(Beginning of Records provided)
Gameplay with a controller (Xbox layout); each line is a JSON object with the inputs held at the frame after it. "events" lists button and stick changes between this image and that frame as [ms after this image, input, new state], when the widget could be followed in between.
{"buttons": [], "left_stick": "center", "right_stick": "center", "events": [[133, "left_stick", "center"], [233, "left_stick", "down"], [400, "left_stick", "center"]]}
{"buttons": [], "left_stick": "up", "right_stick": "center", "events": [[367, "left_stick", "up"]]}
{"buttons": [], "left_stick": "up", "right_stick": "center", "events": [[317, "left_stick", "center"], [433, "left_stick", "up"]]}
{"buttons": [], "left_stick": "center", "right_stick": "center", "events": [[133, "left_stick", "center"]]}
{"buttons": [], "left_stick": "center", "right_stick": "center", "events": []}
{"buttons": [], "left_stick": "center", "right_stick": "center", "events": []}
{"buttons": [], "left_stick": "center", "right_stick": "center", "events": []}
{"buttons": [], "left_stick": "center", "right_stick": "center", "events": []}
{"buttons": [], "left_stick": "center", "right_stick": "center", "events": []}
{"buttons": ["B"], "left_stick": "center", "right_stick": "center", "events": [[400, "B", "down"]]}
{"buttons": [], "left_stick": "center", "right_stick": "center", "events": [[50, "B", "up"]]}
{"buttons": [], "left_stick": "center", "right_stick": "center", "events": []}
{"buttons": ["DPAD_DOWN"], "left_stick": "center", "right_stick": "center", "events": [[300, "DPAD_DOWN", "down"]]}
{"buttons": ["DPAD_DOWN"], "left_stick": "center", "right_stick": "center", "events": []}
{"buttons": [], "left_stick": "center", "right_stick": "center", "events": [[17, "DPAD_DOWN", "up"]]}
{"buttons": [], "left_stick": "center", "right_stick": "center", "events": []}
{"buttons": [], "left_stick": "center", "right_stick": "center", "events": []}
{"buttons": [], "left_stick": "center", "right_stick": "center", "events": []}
(End of Records provided)
Work order | Repeat the data in its entirety, character for character.

Problem solution |
Gameplay with a controller (Xbox layout); each line is a JSON object with the inputs held at the frame after it. "events" lists button and stick changes between this image and that frame as [ms after this image, input, new state], when the widget could be followed in between.
{"buttons": [], "left_stick": "center", "right_stick": "center", "events": [[133, "left_stick", "center"], [233, "left_stick", "down"], [400, "left_stick", "center"]]}
{"buttons": [], "left_stick": "up", "right_stick": "center", "events": [[367, "left_stick", "up"]]}
{"buttons": [], "left_stick": "up", "right_stick": "center", "events": [[317, "left_stick", "center"], [433, "left_stick", "up"]]}
{"buttons": [], "left_stick": "center", "right_stick": "center", "events": [[133, "left_stick", "center"]]}
{"buttons": [], "left_stick": "center", "right_stick": "center", "events": []}
{"buttons": [], "left_stick": "center", "right_stick": "center", "events": []}
{"buttons": [], "left_stick": "center", "right_stick": "center", "events": []}
{"buttons": [], "left_stick": "center", "right_stick": "center", "events": []}
{"buttons": [], "left_stick": "center", "right_stick": "center", "events": []}
{"buttons": ["B"], "left_stick": "center", "right_stick": "center", "events": [[400, "B", "down"]]}
{"buttons": [], "left_stick": "center", "right_stick": "center", "events": [[50, "B", "up"]]}
{"buttons": [], "left_stick": "center", "right_stick": "center", "events": []}
{"buttons": ["DPAD_DOWN"], "left_stick": "center", "right_stick": "center", "events": [[300, "DPAD_DOWN", "down"]]}
{"buttons": ["DPAD_DOWN"], "left_stick": "center", "right_stick": "center", "events": []}
{"buttons": [], "left_stick": "center", "right_stick": "center", "events": [[17, "DPAD_DOWN", "up"]]}
{"buttons": [], "left_stick": "center", "right_stick": "center", "events": []}
{"buttons": [], "left_stick": "center", "right_stick": "center", "events": []}
{"buttons": [], "left_stick": "center", "right_stick": "center", "events": []}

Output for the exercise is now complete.